- 13 December 2008

Filed under: Business Gas - Catalyst Commercial Services Ltd @ 12:43 pm

UK gas prices at the National Balancing Point fell again Friday after a brief recovery over the past two days, on the back of a long system, traders said Friday. After finishing Thursday’s trading session on a short system, Friday trading started on good supplies. At 11:00 GMT, National Grid data showed excess gas of 21.2 million cubic meters. This was met by a decline in demand of 10.8 million cu m to 380.4 million cu m/d. The bearish system pulled prompt prices down. Another factor linked to the weakening of the prompt were Friday’s losses on the crude oil market. “It seems like the curve is driving the prompt at the moment and not the other way round,” one trader said at 1200 GMT. At noon GMT, within-day traded 2.75 p lower from Thursday’s close at 61.25 p/therm.

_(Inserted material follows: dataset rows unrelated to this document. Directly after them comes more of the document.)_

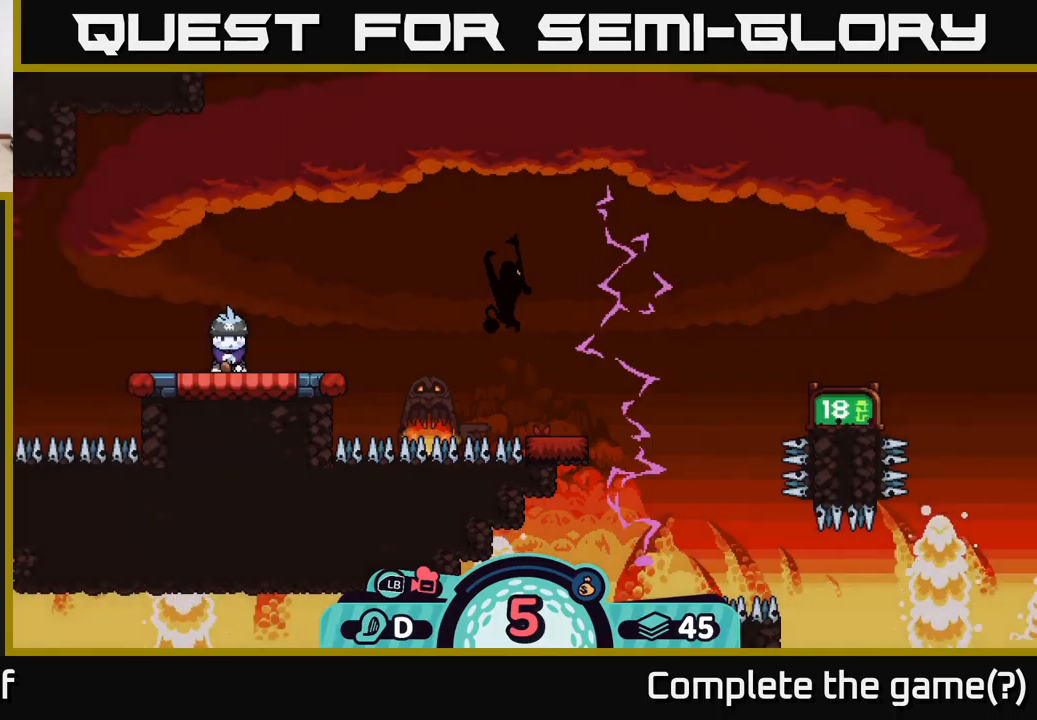
{"buttons": ["R2"], "left_stick": "center", "right_stick": "center", "events": [[100, "R2", "down"]]}
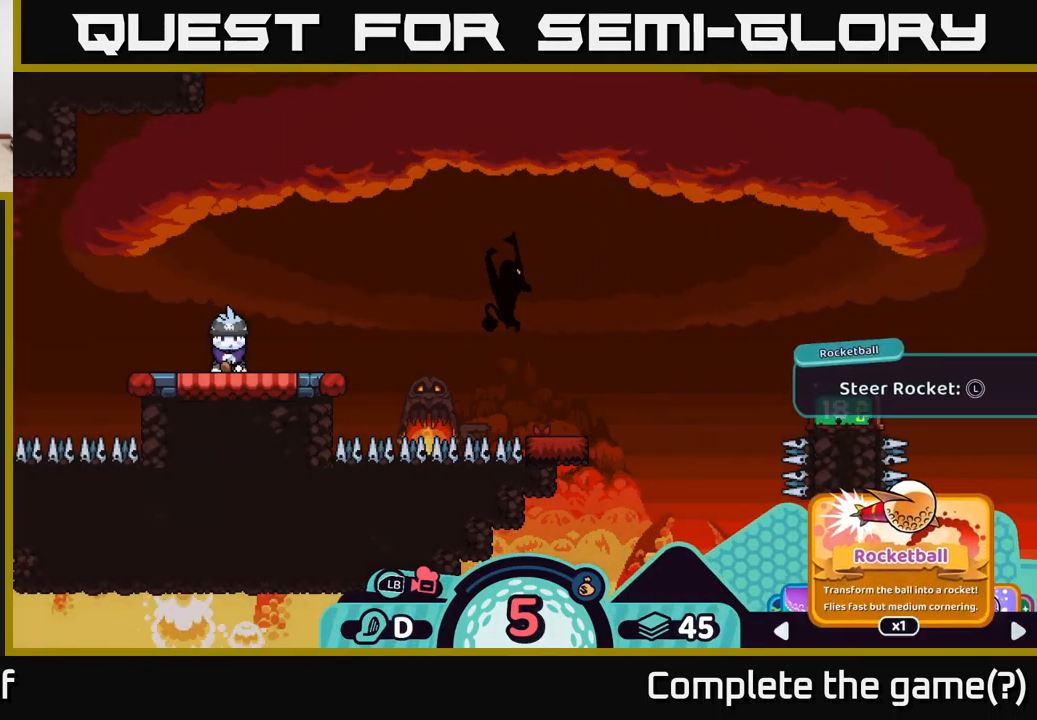
{"buttons": ["R2"], "left_stick": "right", "right_stick": "center", "events": [[34, "left_stick", "right"], [150, "left_stick", "center"], [267, "left_stick", "right"], [367, "left_stick", "center"], [450, "left_stick", "right"]]}
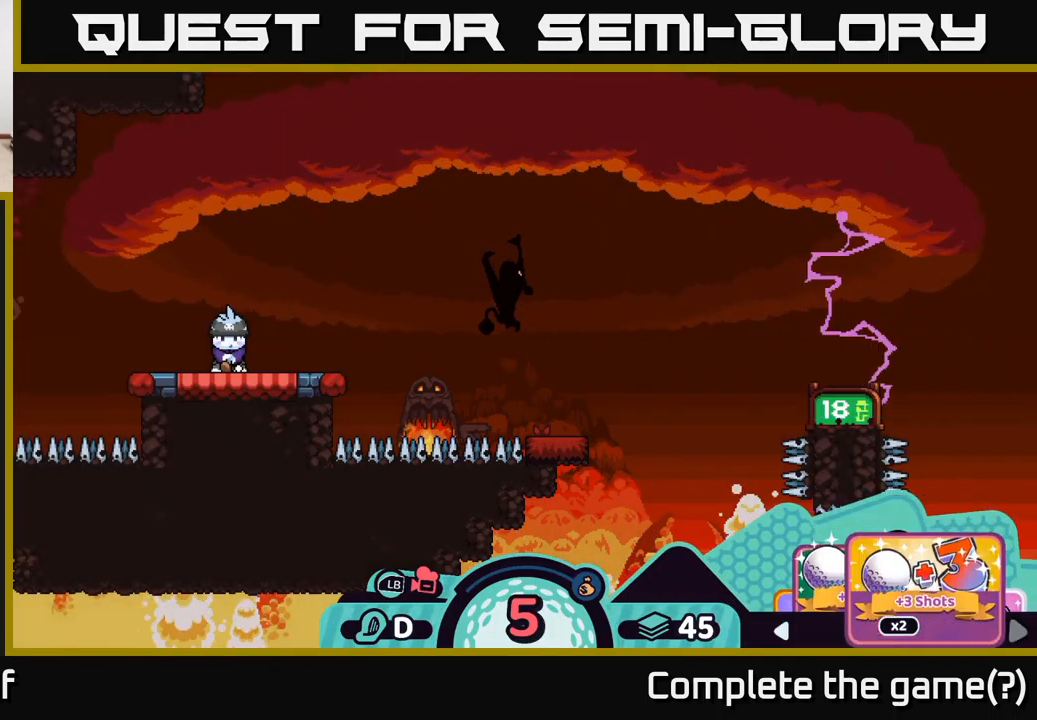
{"buttons": ["R2"], "left_stick": "right", "right_stick": "center", "events": [[67, "left_stick", "center"], [200, "left_stick", "right"], [334, "left_stick", "center"], [450, "left_stick", "right"]]}
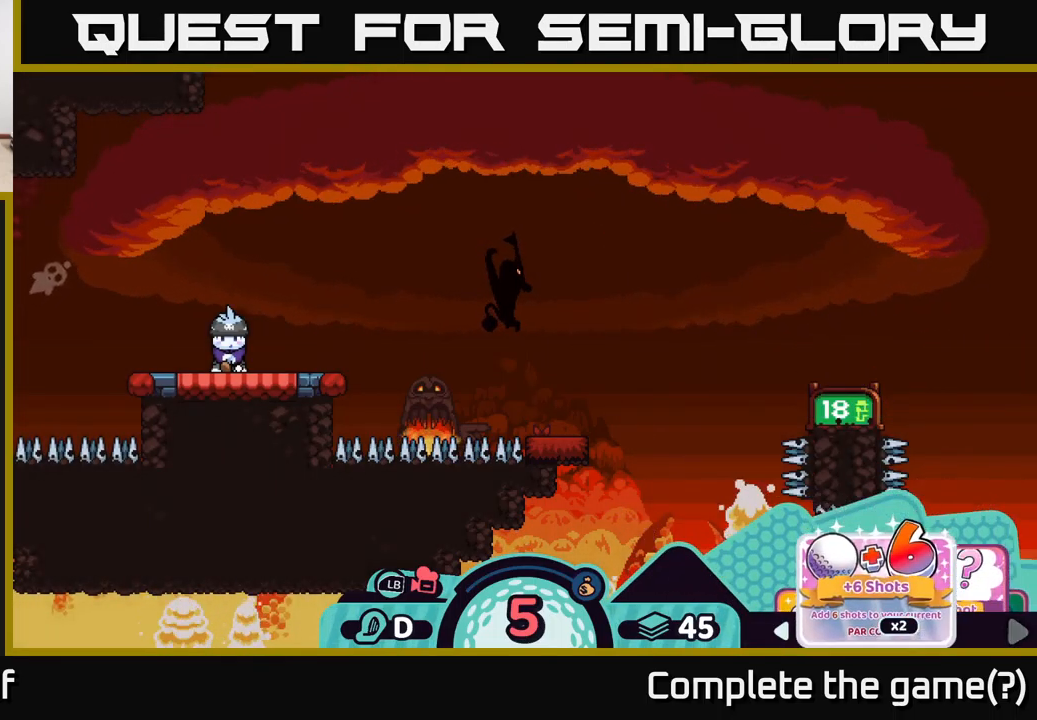
{"buttons": ["R2"], "left_stick": "center", "right_stick": "center", "events": [[134, "left_stick", "center"], [250, "left_stick", "right"], [400, "left_stick", "center"]]}
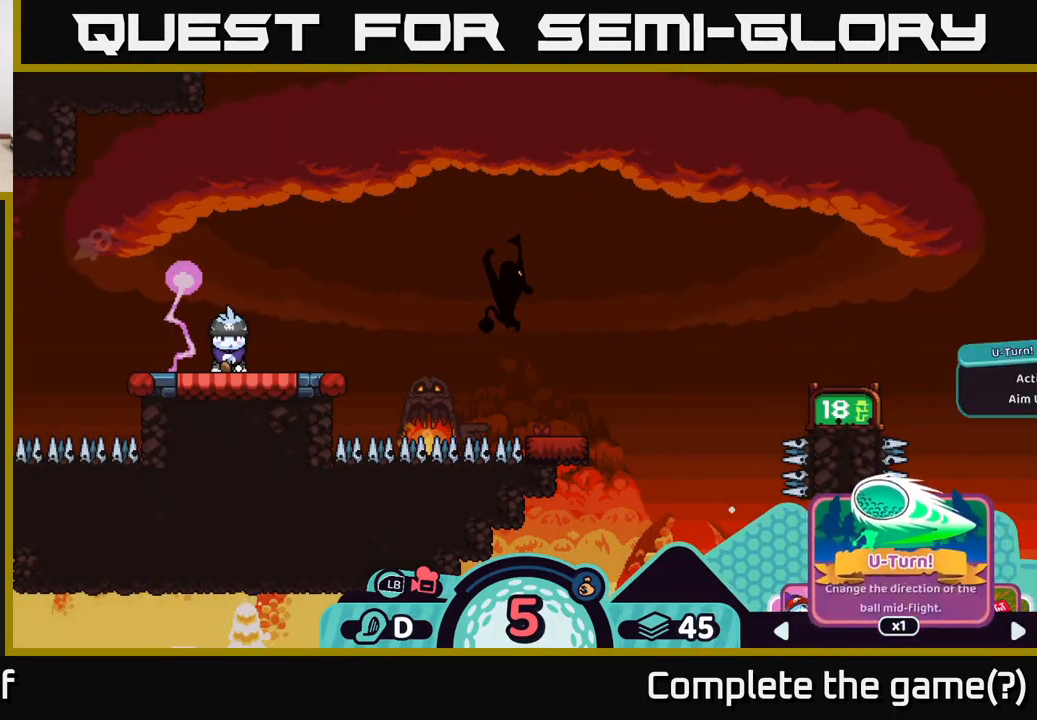
{"buttons": ["R2"], "left_stick": "center", "right_stick": "center", "events": [[67, "left_stick", "right"], [200, "left_stick", "center"], [367, "left_stick", "left"], [484, "left_stick", "center"]]}
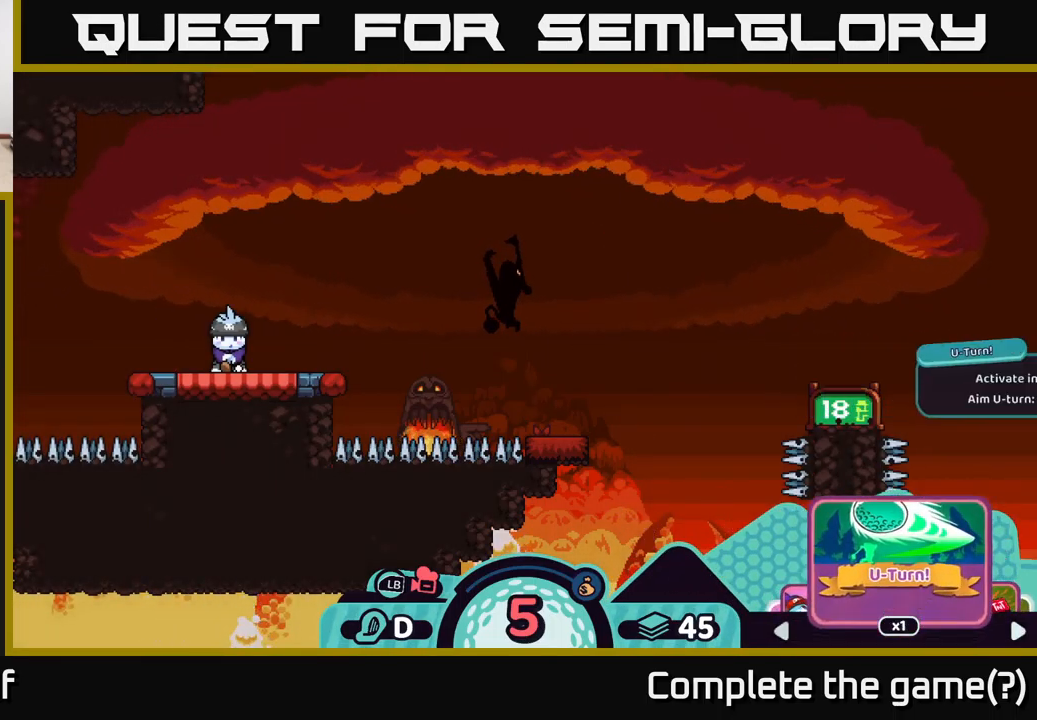
{"buttons": ["R2"], "left_stick": "center", "right_stick": "center", "events": [[84, "left_stick", "left"], [250, "left_stick", "center"]]}
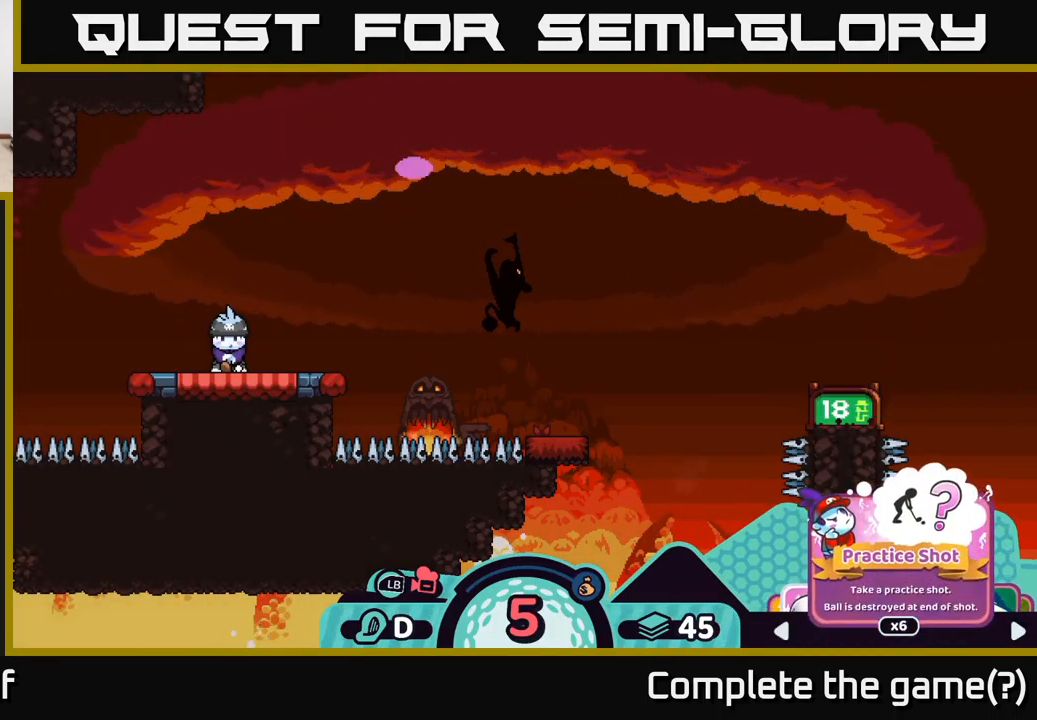
{"buttons": ["R2"], "left_stick": "center", "right_stick": "center", "events": [[217, "A", "down"], [317, "A", "up"]]}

Day-ahead behaved similarly, losing a penny to trade at 62.25 p/th. Amid continuing colder weather, weekend contracts traded flat at 61.50 p/th.

Flows into the UK were largely stable. Norwegian supplies through the Langeled pipeline were flowing at their maximum strength all morning at about 70 million cu m. Facilities at Hornsea had decreased withdrawals somewhat to 10 million cu m. Withdrawals from Partington facilities were stopped. Early Thursday afternoon the onshore LNG storage site at Partington in northwest England had been turned on to withdraw gas at up to 20 million cu m.

National Grid said Thursday it will be emptying two of the four storage tanks at the end of this storage year, April 30, 2009. The company said it is not planning to refill the two emptied tanks afterward, as the liquefaction plant at the facility is now “reaching the end
of its life.” Rather it will focus on providing a more reliable service from the two remaining tanks. So drawing on Partington could have been partly due to the end of winter plans to shut down, as well as the high demand Thursday. The near curve followed fundamentals on the prompt. January traded down 1.60 p to 61.75 p/th and February traded 1.35 p lower to 62.75 p/th. Further out on the curve the picture was similar. After two relatively stronger days, crude oil weakened again. At 1200 GMT, front month Brent ICE futures traded $2.55 lower from Thursday’s close at $44.84/barrel. Nonetheless, losses on the curve were less dramatic than on the prompt.

According to one curve trader, weaker crude oil was not the only aspect that drove UK gas prices Friday morning. “Oil is helping prices to come down, but there is also people having to get out of their short positions,” he said. This may explain the relative stability of the curve. Summer 2009 was left to trade at 52.25 p/th, down 0.85 p from Thursday’s close. Winter 2009 was also down by 0.85 p to trade at 66.5 p/th. Summer 2010 traded at 56.75 p/th.